Zainuddin lahir pada 2 Maret 1952. Dalam usia dua tahun, ia menjadi seorang yatim. Kesulitan hidup menghadangnya. Sewaktu SD, ia menjadi penjual koran dan membantu pamannya menjual rokok. Saat remaja ia pernah menjadi buruh bangunan.


Selepas SD tahun 1964, ia masuk Perguruan Darul Ma'arif Cipete, Jakarta Selatan. Di sanalah ia bertemu dengan sejumlah ulama terkemuka Indonesia dan Mesir. Hal yang, menurut dia, bukan saja "mengisi otak saya, melainkan juga mewarnai kepribadian." Di perguruan ini, setiap Sabtu ada pelajaran berpidato. Pada acara inilah, ia mulai belajar berbicara di depan umum.


Kemudian Zainuddin kuliah di IAIN, Jurusan Perbandingan Agama. Namun, kuliahnya putus saat mempersiapkan skripsi. Yang berkembang justru bakat mubalignya. Tahun 1973-1974, ia mulai mengisi pengajian di berbagai musala dan masjid. Tapi masih terbatas. Menjelang Pemilu 1977, ia mendapat pelajaran penting. la turun gelanggang menjadi juru kampanye PPP. la muncul sepanggung bersama Rhoma Irama. Itulah saat ia mengenal lautan massa – orang-orang yang berkumpul ditarik magnet Rhoma. Peristi wa itu ternyata mendorong karier Zainuddin sebagai juru dakwah ketimbang politikus.
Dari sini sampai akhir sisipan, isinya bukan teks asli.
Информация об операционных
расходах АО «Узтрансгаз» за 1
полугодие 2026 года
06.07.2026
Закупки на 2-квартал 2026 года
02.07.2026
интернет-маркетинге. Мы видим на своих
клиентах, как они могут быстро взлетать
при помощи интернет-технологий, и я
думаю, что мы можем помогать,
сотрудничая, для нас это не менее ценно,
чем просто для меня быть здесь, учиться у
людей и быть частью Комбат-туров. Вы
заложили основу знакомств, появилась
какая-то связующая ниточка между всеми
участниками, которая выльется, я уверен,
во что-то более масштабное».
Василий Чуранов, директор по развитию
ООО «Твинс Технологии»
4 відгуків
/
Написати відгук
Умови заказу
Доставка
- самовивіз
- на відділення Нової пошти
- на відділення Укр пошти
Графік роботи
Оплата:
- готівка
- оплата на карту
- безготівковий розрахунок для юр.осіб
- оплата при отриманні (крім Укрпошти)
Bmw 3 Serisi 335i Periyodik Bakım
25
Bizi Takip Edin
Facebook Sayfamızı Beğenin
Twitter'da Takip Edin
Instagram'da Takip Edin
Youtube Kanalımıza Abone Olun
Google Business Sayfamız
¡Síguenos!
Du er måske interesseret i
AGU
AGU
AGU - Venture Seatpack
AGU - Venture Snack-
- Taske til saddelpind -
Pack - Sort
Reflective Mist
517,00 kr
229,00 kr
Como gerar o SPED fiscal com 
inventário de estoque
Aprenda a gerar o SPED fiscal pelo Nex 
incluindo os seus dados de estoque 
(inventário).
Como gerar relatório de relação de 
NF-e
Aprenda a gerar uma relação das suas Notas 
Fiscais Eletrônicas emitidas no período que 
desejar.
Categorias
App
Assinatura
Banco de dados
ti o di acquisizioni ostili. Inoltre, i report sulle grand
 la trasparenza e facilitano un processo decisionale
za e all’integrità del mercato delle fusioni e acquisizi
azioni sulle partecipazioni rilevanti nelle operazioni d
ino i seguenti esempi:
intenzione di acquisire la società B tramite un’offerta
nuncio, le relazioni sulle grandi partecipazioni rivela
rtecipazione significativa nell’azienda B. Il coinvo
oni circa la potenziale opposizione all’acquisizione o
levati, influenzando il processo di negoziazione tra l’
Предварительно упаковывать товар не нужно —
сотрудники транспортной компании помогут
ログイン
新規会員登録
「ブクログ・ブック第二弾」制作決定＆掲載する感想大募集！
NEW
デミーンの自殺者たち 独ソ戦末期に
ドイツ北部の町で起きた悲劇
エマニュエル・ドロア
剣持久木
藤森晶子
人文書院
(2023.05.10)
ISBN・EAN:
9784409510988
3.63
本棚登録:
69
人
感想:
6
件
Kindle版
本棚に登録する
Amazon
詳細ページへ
"Dari situ saya mengetahui sifat massa. Massa mudah terkena teror mental, mudah terkena sugesti, mudah dialihkan perhatiannya." Dan Zainuddin mulai dapat menguasai semuanya. Tak heran kalau Ridwan Saidi, bekas koordinator kampanye PPP, memuji Zainuddin sebagai seorang muda yang "berani dan membakar".


Tentu modal Zainuddin bukan cuma keberanian. Ia juga dapat memadukan kehebatan tiga tokoh podium yang ia kagumi. Ia mampu menjadi singa macam Bung Karno, menguasai kehalusan bahasa Buya Hamka, atau bermain logika seperti Idham Chalid. Kalimat-kalimatnya mengalir runtut bak pendongeng, berayun, dan disesuaikan dengan sifat massa setempat. Contoh yang dikemukakannya sangat sederhana – mudah dimengerti berbagai kalangan.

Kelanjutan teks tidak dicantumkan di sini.